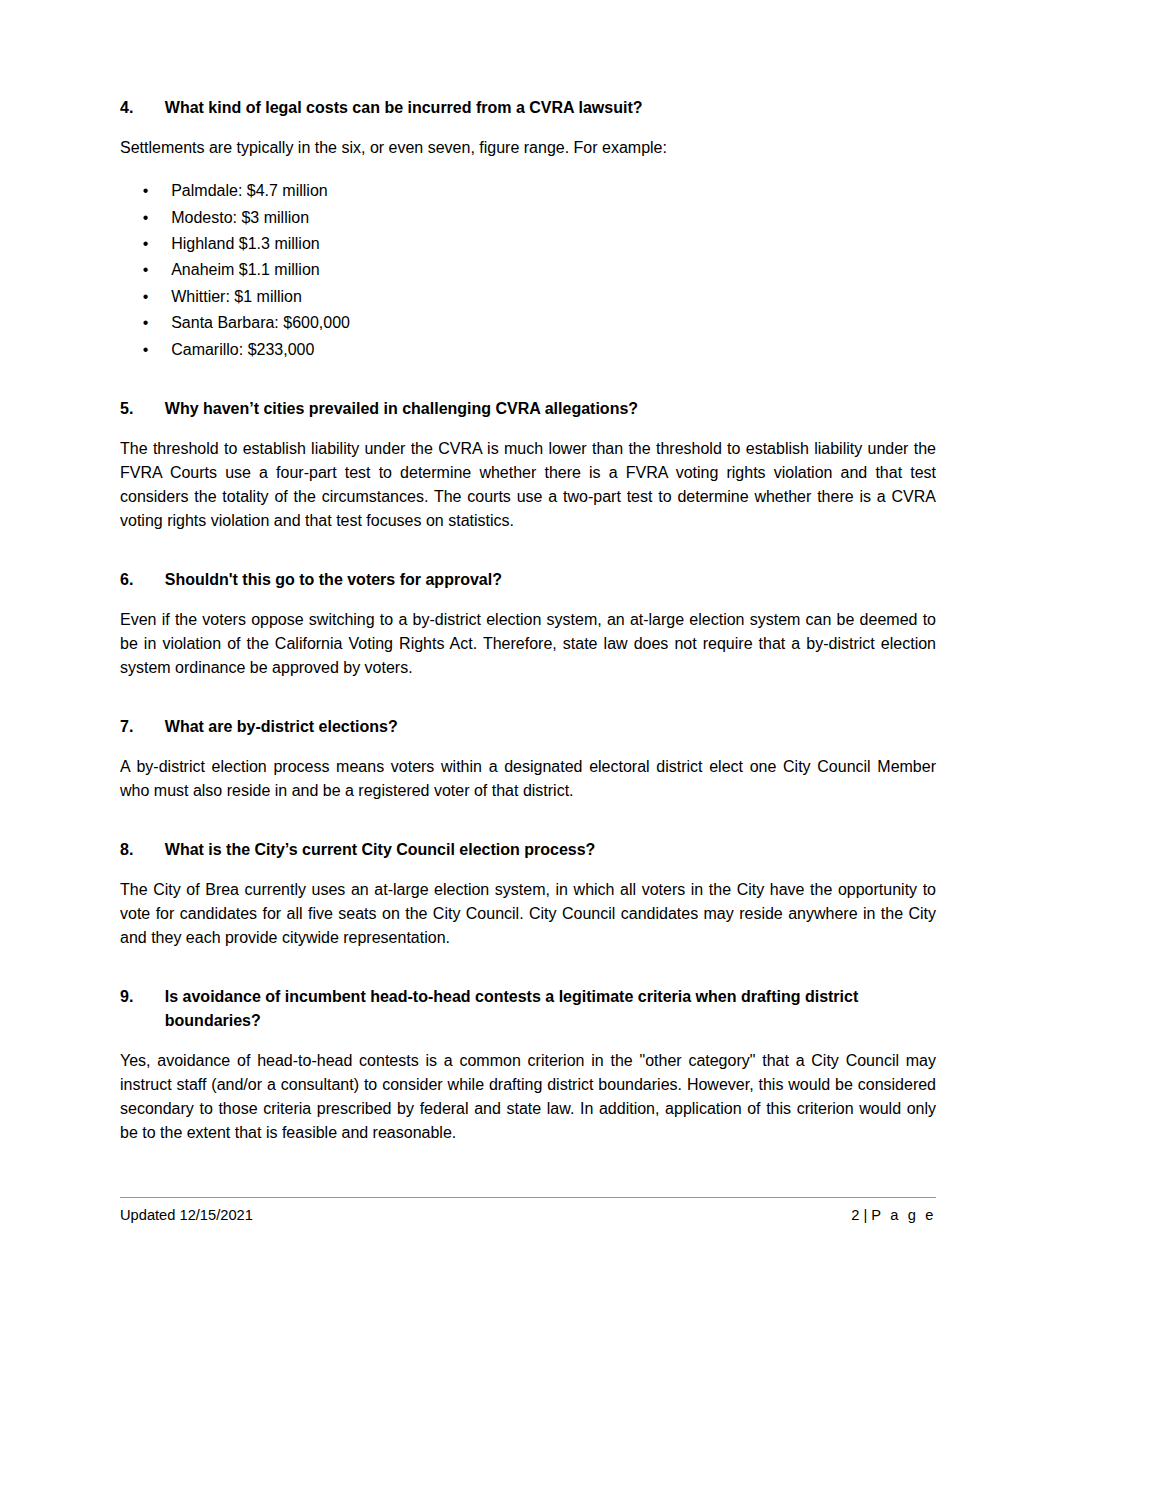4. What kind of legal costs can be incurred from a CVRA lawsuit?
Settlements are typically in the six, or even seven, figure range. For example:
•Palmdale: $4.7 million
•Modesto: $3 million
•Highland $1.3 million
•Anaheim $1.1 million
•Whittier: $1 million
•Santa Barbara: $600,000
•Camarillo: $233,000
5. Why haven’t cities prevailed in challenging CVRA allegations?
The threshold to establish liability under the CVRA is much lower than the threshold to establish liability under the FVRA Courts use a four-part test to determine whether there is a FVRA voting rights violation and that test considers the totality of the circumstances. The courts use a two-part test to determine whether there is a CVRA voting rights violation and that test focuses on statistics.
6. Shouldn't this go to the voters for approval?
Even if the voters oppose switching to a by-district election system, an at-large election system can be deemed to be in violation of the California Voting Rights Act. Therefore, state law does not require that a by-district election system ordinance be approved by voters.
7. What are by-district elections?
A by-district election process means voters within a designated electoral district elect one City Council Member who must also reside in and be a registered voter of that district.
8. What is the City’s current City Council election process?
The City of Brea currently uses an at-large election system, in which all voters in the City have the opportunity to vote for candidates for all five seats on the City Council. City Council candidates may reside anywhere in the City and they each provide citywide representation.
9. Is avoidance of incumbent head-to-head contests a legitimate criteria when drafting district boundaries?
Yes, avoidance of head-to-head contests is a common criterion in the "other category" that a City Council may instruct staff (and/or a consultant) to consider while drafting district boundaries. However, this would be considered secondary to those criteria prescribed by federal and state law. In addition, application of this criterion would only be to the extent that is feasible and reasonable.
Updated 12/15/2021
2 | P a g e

##############################

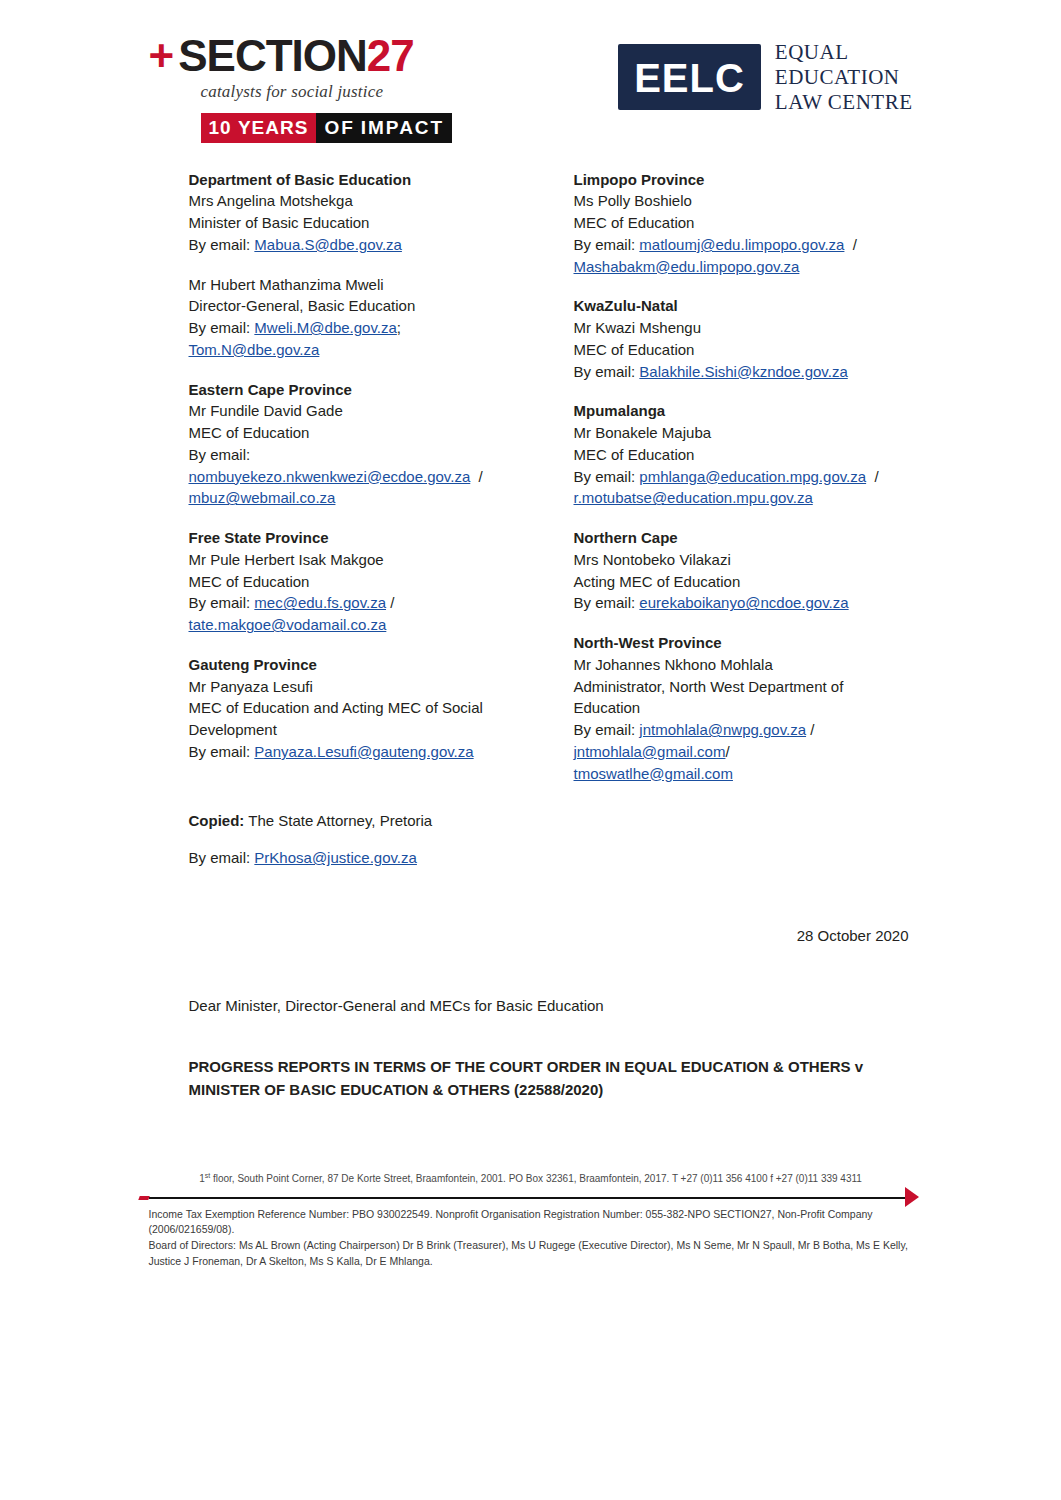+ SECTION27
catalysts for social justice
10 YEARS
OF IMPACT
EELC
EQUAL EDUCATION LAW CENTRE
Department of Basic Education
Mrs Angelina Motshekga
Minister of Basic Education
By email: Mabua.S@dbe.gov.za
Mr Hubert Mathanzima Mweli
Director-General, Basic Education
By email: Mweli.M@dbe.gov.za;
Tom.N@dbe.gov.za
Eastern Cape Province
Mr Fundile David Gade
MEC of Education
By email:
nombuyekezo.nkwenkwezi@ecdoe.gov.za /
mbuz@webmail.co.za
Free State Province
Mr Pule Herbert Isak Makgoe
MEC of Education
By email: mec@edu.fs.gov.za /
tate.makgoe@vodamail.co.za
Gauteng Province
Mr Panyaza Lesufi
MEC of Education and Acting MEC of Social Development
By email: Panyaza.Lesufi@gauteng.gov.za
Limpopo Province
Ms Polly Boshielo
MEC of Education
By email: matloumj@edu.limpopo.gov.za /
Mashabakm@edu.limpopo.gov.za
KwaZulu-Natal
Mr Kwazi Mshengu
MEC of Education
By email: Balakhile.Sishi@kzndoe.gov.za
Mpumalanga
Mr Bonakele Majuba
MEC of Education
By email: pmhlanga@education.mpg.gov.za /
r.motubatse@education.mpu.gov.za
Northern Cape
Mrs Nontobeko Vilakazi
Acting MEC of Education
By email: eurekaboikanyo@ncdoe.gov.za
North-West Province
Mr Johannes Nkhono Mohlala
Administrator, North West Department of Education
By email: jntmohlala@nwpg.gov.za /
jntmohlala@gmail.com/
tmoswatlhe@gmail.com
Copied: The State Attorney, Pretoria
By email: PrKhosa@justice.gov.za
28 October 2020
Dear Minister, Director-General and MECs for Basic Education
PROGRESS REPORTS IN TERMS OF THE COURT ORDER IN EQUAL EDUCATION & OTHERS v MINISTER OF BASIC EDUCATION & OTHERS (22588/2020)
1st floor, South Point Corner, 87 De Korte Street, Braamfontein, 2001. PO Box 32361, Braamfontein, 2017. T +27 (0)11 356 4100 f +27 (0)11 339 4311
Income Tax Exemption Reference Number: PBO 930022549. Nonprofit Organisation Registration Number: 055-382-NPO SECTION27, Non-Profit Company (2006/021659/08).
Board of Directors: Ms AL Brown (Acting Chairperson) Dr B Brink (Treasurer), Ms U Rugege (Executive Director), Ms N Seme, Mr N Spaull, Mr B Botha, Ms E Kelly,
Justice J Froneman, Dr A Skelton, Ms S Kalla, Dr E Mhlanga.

##############################

* _Problem to solve_:
All lines above from the one holding "Gauteng Province" to the one holding "Mrs Nontobeko Vilakazi", inclusive, are to be copied exactly; no other line is wanted.

* _Written response_:
Gauteng Province
Mr Panyaza Lesufi
MEC of Education and Acting MEC of Social Development
By email: Panyaza.Lesufi@gauteng.gov.za
Limpopo Province
Ms Polly Boshielo
MEC of Education
By email: matloumj@edu.limpopo.gov.za /
Mashabakm@edu.limpopo.gov.za
KwaZulu-Natal
Mr Kwazi Mshengu
MEC of Education
By email: Balakhile.Sishi@kzndoe.gov.za
Mpumalanga
Mr Bonakele Majuba
MEC of Education
By email: pmhlanga@education.mpg.gov.za /
r.motubatse@education.mpu.gov.za
Northern Cape
Mrs Nontobeko Vilakazi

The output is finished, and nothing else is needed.